Additionally, a 2021 Williams study of LBQ parents who identified as female found that bi parents reported more psychological distress and lower life satisfaction and happiness than lesbian parents, something the researchers found surprising, “because the overwhelming majority of bisexual parents are in relationships with male partners and thus would likely be viewed as heterosexual by the general public.”

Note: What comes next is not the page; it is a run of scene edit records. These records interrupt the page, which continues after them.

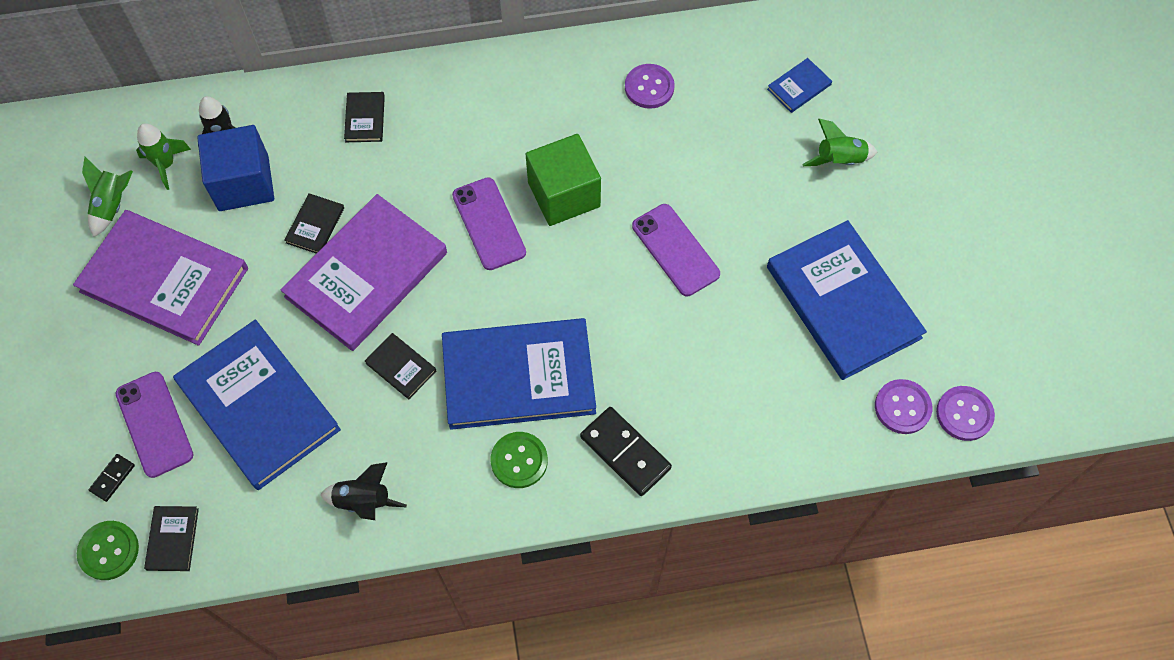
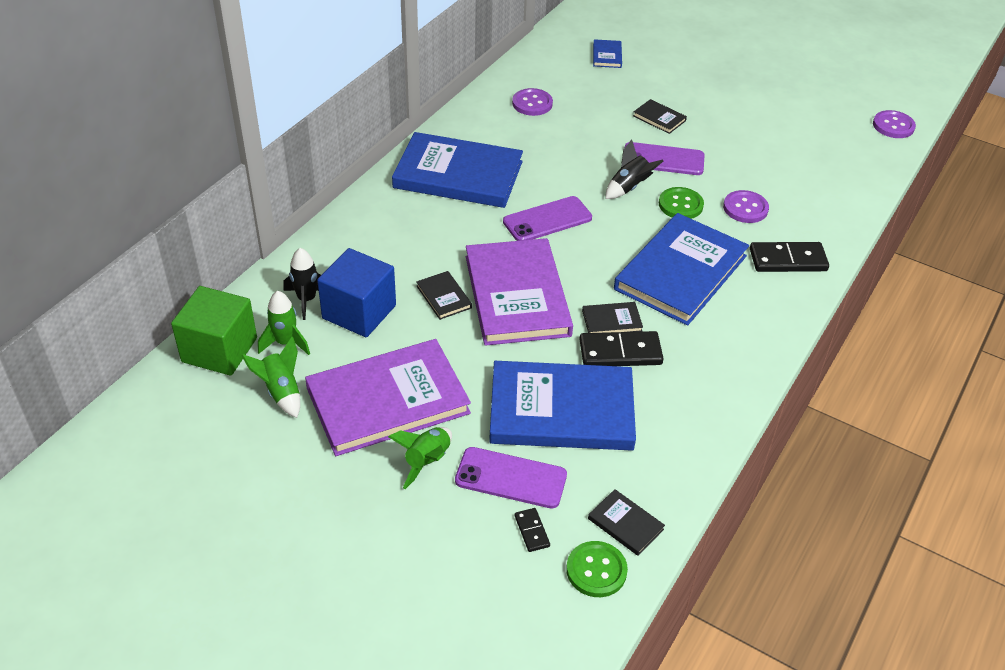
camera: 50 degrees left, 20 degrees down
black rocket [320,462,407,520] -> black rocket moved to [605,140,663,199]
black book [344,92,385,142] -> black book moved to [633,99,687,134]
purple phone [452,178,526,270] -> purple phone turned 45 degrees counterclockwise [503,196,592,241]
green button [491,432,548,488] -> green button moved to [659,187,704,219]
green cube [526,134,601,226] -> green cube moved to [171,286,257,376]
blue book [767,220,927,380] -> blue book moved to [392,132,523,208]
green rocket [802,119,877,166] -> green rocket moved to [388,427,452,489]
purple button [875,379,932,434] -> purple button moved to [723,190,769,223]
none -> black domino [579,331,664,366]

They speculate, “There is a unique form of bias against people who have both same-sex and different-sex attractions and sexual relationships, and this may be why we see poorer mental health outcomes for bisexual parents.” Other studies have shown sexual minority women with male partners “reported less connection to the LGBT community and greater anxiety” and that many bisexual mothers experience binegativity and exclusion by lesbian communities. “Parenthood for bisexual mothers involved with male partners thus comes at a cost from both the general public and the LGBT community,” the Williams study concluded. In what could be a sign of hope, though, the youngest group of bisexual women reported more community connectedness than bisexual women of other age groups. (See also this 2016 study from the Movement Advancement Project about the disparities facing bi people.)

As I’ve said before, all of us lesbians and gay men need to try harder to welcome and include the bi parents we know and not to assume that a different-sex couple doesn’t include queer people in it. Yes, moving through the world as a different-sex couple and doing so as a same-sex couple are two different experiences, but so are moving through the world as a two-mom couple and a two-dad couple, or as a trans parent and a cis parent, or any other way we want to parse the LGBTQ spectrum. Throw in our intersectional identities (race/ethnicity, socioeconomic class, disability, etc.) and the picture becomes even more complex. That doesn’t mean we can’t all support each other as we connect over our similarities and celebrate our differences under the big rainbow umbrella.

If you’re on the path to parenthood (or considering it) as a bi person in a different-sex relationship, check out this guide from Family Equality.

Addendum: Canada looks to be similar to the U.S. in terms of the proportion of bi parents. A 2021 study based on the Canadian Community Health Survey found that bi people were twice as likely as gay and lesbian people to be parents living with at least one child under the age of 18. (I could not find numbers for the number of bi Canadian parents overall, including those with adult children.)

2 thoughts on “Happy Bi Visibility Day to the Millions of Bi Parents!”

  1. Well, I think “so few” depends on who you’re comparing them with. Lesbians are twice as likely to have children as gay men, according to the Pew research. They’re less likely to have children than bi women, true, which I’m guessing is because more (though not all) bi women are partnered with someone who can provide sperm, making it much easier to get pregnant.